TIPs do not stimulate or function through the induction of innate cellular immune responses (such as interferon). In fact, stimulation of innate cellular antiviral mechanisms has been shown to contravene criterion (#3) (i.e., R_{0}>1), as innate immune mechanisms inhibit efficient mobilization of TIPs. As such, several VLP-based therapy proposals for influenza and other viruses that do not satisfy these criteria are DIPs, but not TIPs.

== History ==
TIPs are built off the phenomenon of defective interfering particles (DIPs) discovered by Preben Von Magnus in the early 1950s, during his work on influenza viruses. DIPs are spontaneously arising virus mutants, first described by von Magnus as "incomplete" viruses, in which a critical portion of the viral genome has been lost. Direct evidence for DIPs was only found in the 1960s by Hackett, who observed the presence of "stumpy" particles of vesicular stomatitis virus in electron micrographs, and the DIP terminology was formalized in 1970 by Huang and Baltimore. DIPs have been reported for many classes of DNA and RNA viruses in clinical and laboratory settings.

Whereas DIPs had been proposed as potential therapeutics that would act via stimulation of the immune system – a concept tested in influenza with mixed results – the TIP R_{0}>1 mechanism of action was first proposed in 2003 with the term "TIP" and the unique benefits of the R_{0}>1 mechanism shown in 2011.

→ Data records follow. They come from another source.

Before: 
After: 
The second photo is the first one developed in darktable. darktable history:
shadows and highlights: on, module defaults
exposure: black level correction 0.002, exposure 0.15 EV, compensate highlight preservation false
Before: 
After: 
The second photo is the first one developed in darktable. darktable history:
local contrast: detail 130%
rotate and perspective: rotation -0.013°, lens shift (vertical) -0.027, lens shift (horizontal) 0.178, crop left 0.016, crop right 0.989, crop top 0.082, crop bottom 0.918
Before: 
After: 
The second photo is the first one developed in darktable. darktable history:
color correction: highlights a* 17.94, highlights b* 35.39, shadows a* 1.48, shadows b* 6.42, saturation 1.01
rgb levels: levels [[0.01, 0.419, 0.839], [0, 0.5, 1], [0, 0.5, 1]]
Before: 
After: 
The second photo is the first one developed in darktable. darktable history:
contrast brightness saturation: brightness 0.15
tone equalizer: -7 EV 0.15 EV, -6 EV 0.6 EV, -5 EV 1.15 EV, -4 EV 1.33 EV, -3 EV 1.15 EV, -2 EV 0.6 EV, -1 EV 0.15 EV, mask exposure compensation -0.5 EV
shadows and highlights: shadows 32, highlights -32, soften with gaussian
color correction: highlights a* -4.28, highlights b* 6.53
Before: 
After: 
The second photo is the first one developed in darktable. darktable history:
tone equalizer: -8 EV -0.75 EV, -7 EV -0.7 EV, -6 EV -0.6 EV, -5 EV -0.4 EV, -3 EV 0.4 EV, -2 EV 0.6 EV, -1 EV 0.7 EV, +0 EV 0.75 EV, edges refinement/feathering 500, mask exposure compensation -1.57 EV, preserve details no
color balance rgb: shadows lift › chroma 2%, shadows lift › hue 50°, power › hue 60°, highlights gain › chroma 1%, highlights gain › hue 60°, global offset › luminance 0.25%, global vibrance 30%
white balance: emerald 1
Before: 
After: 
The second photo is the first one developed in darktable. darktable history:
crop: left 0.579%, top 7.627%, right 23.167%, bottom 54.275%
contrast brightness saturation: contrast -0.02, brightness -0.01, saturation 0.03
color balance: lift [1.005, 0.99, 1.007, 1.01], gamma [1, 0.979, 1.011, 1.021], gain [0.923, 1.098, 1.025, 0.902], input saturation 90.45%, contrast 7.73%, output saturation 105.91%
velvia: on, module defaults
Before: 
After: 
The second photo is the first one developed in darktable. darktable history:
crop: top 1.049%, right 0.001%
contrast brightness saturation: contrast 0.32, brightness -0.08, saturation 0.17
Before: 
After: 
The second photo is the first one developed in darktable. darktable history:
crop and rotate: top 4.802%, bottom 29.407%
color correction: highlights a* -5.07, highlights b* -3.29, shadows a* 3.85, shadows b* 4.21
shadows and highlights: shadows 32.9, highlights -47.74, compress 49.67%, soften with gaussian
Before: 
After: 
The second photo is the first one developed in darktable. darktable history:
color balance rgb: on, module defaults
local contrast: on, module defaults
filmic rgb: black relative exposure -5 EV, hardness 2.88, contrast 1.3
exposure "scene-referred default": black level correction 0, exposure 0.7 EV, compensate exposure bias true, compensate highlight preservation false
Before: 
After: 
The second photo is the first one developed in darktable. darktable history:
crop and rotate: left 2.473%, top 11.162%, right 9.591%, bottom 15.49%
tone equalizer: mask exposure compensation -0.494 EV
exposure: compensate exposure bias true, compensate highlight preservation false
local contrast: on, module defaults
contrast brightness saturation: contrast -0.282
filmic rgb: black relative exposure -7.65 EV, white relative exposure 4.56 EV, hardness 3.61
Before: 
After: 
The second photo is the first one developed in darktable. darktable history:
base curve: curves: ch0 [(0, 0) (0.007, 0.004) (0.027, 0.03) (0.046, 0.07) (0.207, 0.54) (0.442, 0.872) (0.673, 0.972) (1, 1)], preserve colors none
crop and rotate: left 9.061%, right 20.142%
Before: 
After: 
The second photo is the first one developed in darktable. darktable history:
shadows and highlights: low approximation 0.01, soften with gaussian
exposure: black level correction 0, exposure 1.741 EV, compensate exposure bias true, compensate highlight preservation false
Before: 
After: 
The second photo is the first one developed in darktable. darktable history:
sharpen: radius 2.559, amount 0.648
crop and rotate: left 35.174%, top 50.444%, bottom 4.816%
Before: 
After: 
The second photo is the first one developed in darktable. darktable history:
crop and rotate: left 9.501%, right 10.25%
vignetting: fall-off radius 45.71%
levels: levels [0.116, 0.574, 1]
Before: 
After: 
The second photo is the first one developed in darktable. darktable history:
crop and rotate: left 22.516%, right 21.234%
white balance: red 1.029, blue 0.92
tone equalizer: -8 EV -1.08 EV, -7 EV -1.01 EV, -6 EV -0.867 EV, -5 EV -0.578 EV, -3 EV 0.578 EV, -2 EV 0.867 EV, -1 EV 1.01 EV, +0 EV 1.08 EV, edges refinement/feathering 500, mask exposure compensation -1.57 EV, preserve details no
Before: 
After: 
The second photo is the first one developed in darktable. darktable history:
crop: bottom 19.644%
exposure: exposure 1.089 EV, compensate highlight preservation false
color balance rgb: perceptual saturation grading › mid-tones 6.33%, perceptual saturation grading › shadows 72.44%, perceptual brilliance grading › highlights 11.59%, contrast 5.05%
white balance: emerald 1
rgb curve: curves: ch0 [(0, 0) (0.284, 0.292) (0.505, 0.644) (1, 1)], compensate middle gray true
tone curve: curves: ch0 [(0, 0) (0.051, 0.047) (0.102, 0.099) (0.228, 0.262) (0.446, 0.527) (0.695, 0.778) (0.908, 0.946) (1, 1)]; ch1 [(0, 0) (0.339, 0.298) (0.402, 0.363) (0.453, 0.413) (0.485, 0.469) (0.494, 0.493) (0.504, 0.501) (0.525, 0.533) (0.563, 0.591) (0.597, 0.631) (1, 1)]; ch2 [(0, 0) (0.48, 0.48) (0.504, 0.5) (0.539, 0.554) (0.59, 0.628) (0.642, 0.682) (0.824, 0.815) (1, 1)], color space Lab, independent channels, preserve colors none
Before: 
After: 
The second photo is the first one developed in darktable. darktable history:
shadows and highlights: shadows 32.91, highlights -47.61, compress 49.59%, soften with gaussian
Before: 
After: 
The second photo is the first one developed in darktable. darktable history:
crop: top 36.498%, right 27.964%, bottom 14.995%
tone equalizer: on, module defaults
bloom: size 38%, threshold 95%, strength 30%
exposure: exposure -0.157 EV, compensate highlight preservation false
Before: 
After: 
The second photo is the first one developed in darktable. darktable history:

In 2016 the US government launched a major funding initiative (DARPA INTERCEPT, ) to discover and engineer antiviral TIPs for diverse viruses, based on prior investments from the US National Institutes of Health. This program led to renewed interest in the concept of interfering particles as therapies with the development of technologies to isolate DIPs for influenza and engineer TIPs for HIV and Zika virus. The first successful experimental demonstration of the TIP concept was reported in 2019 for HIV, and the discovery of a TIP for SARS-CoV-2 was reported in 2020 and results on the effect on hamsters in 2021. In 2020, the US government funded first-in-human clinical trials of TIPs.